I have tried to formulate a post on this for ages but fuck it. What AF, VivaLaBeaver, Harry and Dave said.

Unbelievable.

catgirl1976 · 16/11/2011 12:34

I think pretty much everyone agrees a utopia of private rooms for all women with rooms for lovely, kind dads to stay whilst respecting other womens privacy, combined with excellent post natal care would be the ideal.

But the reality is there are not private rooms for all women and men staying on wards is not a good idea in terms of logisitics, space, privacy and security.

cloudpuff · 16/11/2011 12:34

I know that a lot of men are ok decent people, but the fact is there are also some very nasty peices of work who are fathers too, even if they are a very small minority.
The risk of a sexual/violent/verbal attack on a women after giving birth by man staying overnight may be very small but its a risk all the same and should simply be not allowed to happen. Childbirth is stressful enough without spending the night worrying about the behaviour of men you dont know.

fotheringhay · 16/11/2011 12:36

V good summary catgirl (I love a good summary Smile)

catgirl1976 · 16/11/2011 12:36

Can I say gavel? I have never said gavel on a thread yet :)

ChristinedePizanne · 16/11/2011 12:38

Go on then catgirl. Being as you're pregnant and all Wink

catgirl1976 · 16/11/2011 12:39

Aw thanks :)

Gavel

That felt good! Grin

ohanotherone · 16/11/2011 12:45

As someone who has dealt with abusive men and women whilst working in hospitals and social services I would like to point out that in stessful situations some people find it difficult to control their emotions. On a ward with bad care, partners are likely to become abusive because they want their partner to be cared for, this then descends into a massive row and attention is then focused on that person. Great, but what about the three other women who are neglected because their partners aren't shouting the place down. Pekka - you need to grow up!

LemonDifficult · 16/11/2011 12:45

Sorry, still a YABU from me.

ohanotherone · 16/11/2011 12:48

Lemondifficult - spend 9 days on a postnatal ward without any sleep, you would change your smug self centred opinion.

### EXPLORE THE MATERIAL
**a.** Write out the part of the postnatal ward forum thread between "LemonDifficult · 16/11/2011" and "self centred opinion.", inclusive.
**b.** Continue the forum thread about partners staying overnight on postnatal wards from the point where it stops.

### DATASET EXCERPT
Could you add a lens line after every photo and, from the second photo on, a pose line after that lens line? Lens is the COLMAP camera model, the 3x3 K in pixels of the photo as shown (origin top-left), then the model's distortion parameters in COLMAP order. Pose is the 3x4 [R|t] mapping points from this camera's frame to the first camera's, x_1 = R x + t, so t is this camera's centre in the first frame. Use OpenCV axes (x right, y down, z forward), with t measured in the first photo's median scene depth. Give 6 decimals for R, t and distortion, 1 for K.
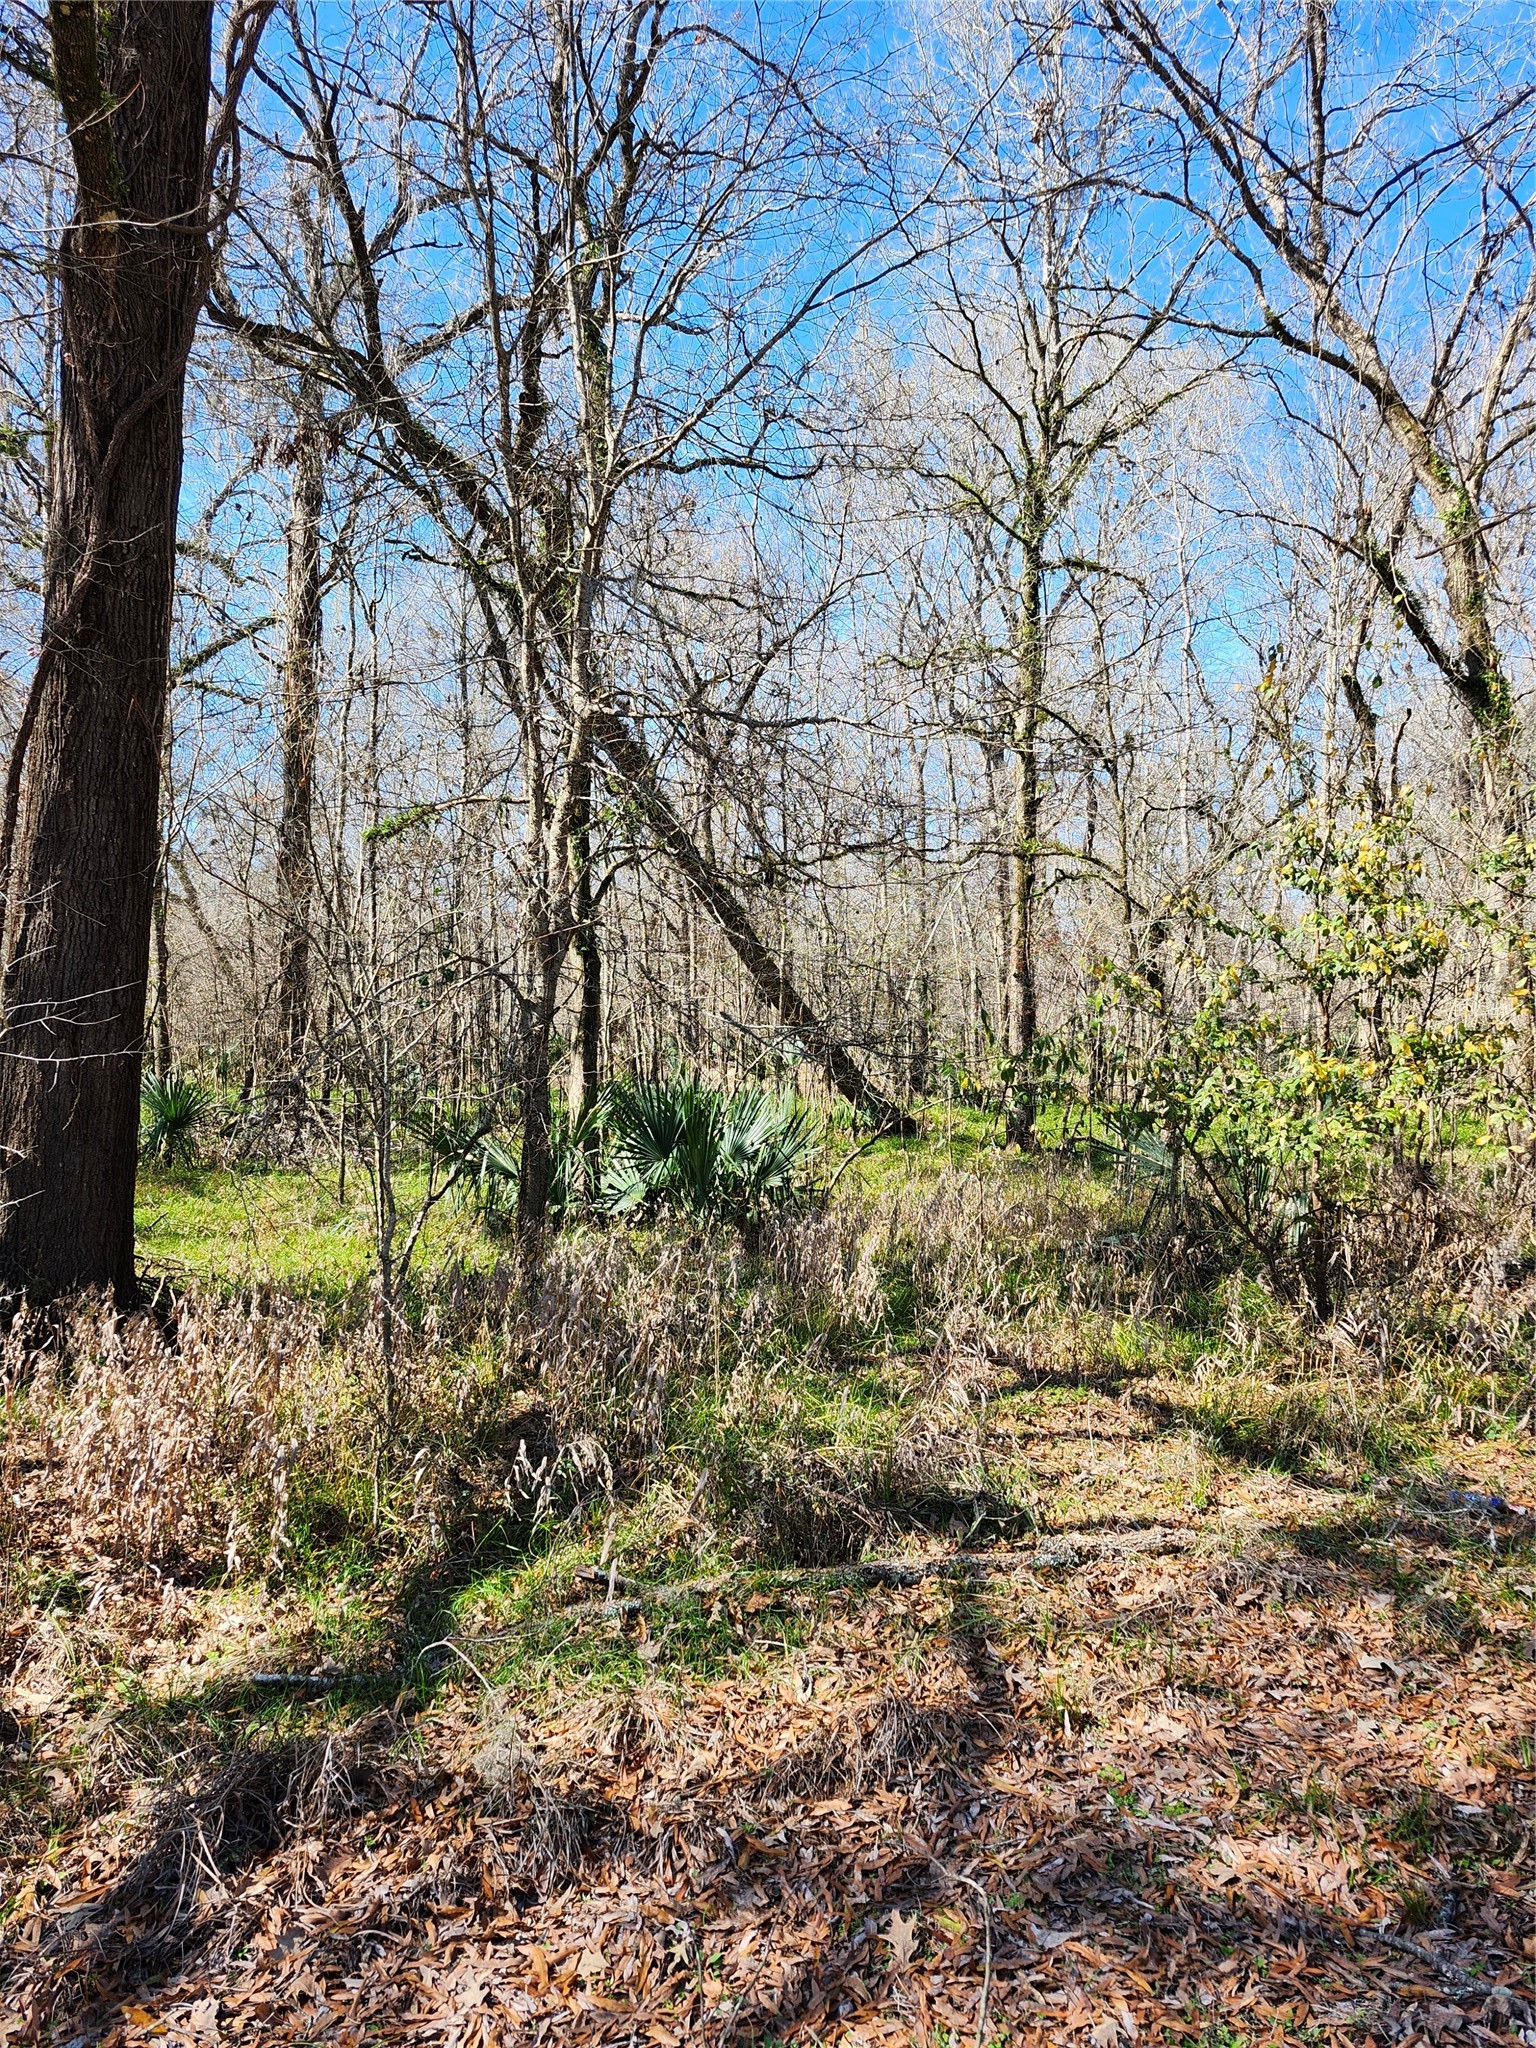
lens RADIAL K [[1423.9, 0, 773.5], [0, 1423.9, 1004.6], [0, 0, 1]] dist [0.045880, -0.038571]
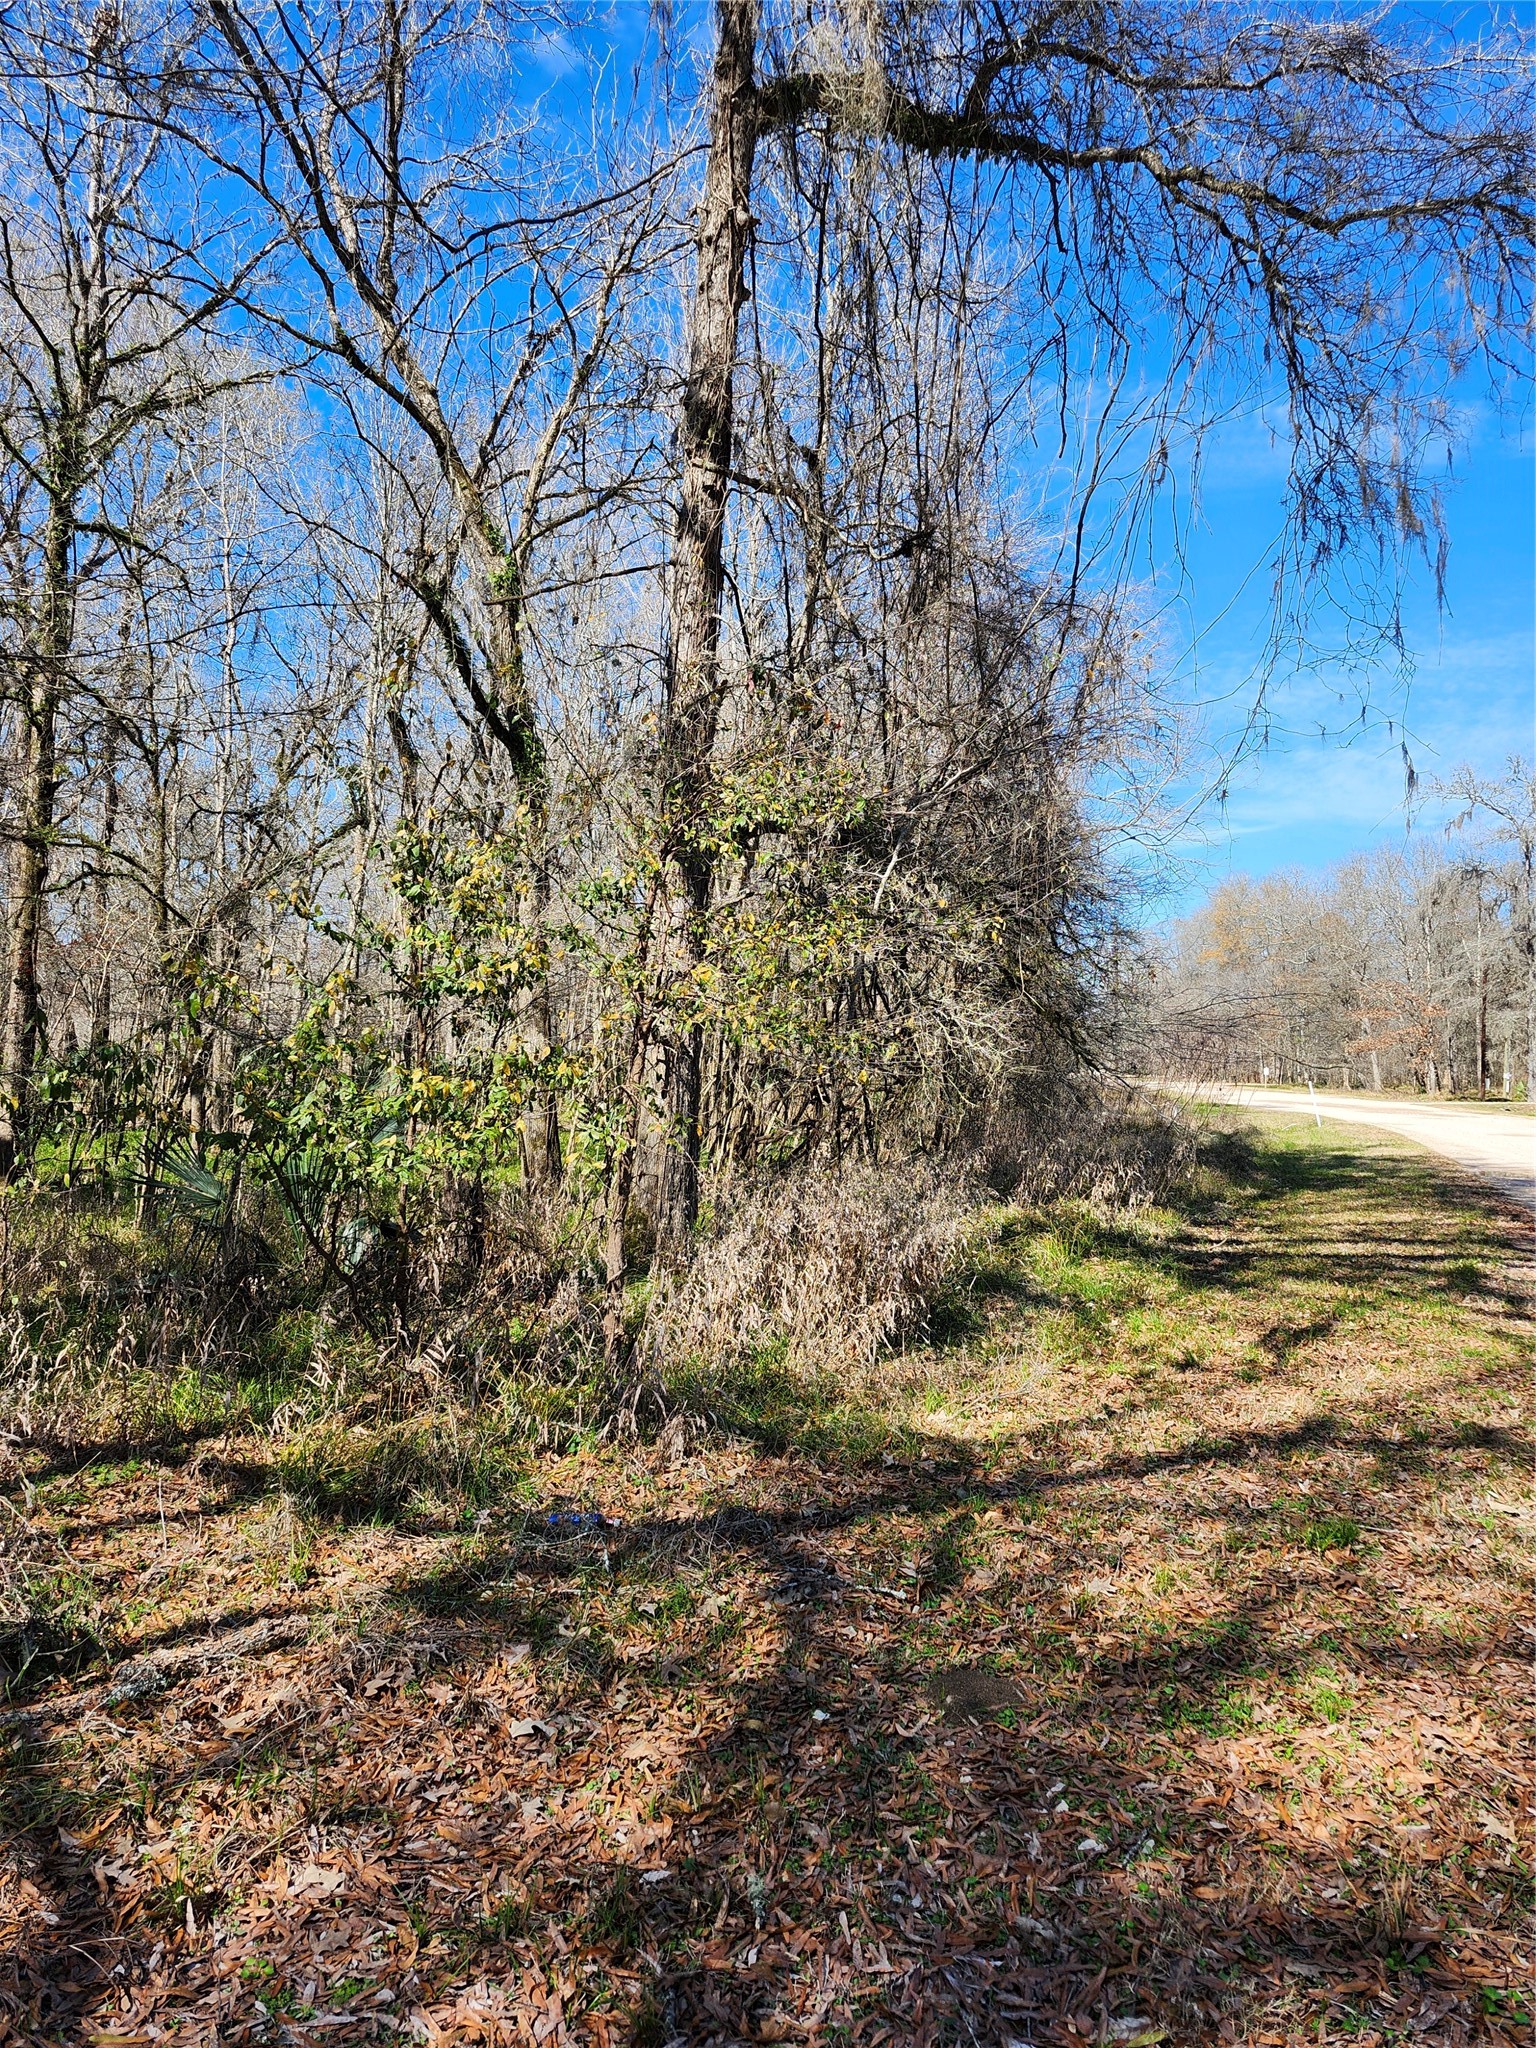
lens RADIAL K [[1423.9, 0, 746.4], [0, 1423.9, 1004.4], [0, 0, 1]] dist [0.045880, -0.038571]
pose [[0.790899, 0.055197, 0.609453, -0.040092], [-0.042920, 0.998475, -0.034731, 0.017350], [-0.610440, 0.001311, 0.792061, 0.139911]]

### ANSWERS TO THE EXERCISES
**a.**
LemonDifficult · 16/11/2011 12:45

Sorry, still a YABU from me.

ohanotherone · 16/11/2011 12:48

Lemondifficult - spend 9 days on a postnatal ward without any sleep, you would change your smug self centred opinion.

**b.**
Familydilemma · 16/11/2011 12:49

It's definitely for the first norms this one. The couple opposite me had their first. I don't really think he was a whole lot of help-as I sat feeding all night they shushed their baby (unsuccessfully). If he hadn't been there I feel sure she's have called for help and the baby would have been fed. My first night with dd1 was magical-just me and her, knowing dh was coming in the morning and we then shared stories of the night over croissants he'd brought in. I felt proud to have done it, and I hadn't had to worry about his sleep. Them we went home and faced it all together .

LemonDifficult · 16/11/2011 12:51

Smug? Self Centred?

Hey, I've had my babies - this is for the future parents I'm bothering to speak up, no need to be twatty.

9 days on a postnatal ward must be tough and I'm sure that that would colour your experience. As would having a violent husband or a noisy alcoholic visitor in the next cubicle.

Familydilemma · 16/11/2011 12:55

Sorry, first borns!

Sirzy · 16/11/2011 12:56

At night there should be as few people around as possible, more people = less chance of sleep for all. Even if people try not to be noisy it happens. Even without the not wanting men there arguments its surely better for everyone to not double to amount of adults? I am yet to see a convincing argument otherwise!

ohanotherone · 16/11/2011 12:57

I still cry when I think about my experience five years later. It was made much worse by all the visitors that came visited their partners who were in for one night and had no consideration of other women.

LemonDifficult · 16/11/2011 13:06

You have my sympathies. Hospitals are not nice places.

But dads should still be allowed to come and go to their tiny babies.

soverylucky · 16/11/2011 13:09

This reply has been deleted

Message withdrawn at poster's request.

LemonDifficult · 16/11/2011 13:11

The majority want hanging brought back and the Daily Mail.

ohanotherone · 16/11/2011 13:12

Lemondifficult - Have you spent any time on a busy NHS postnatal ward?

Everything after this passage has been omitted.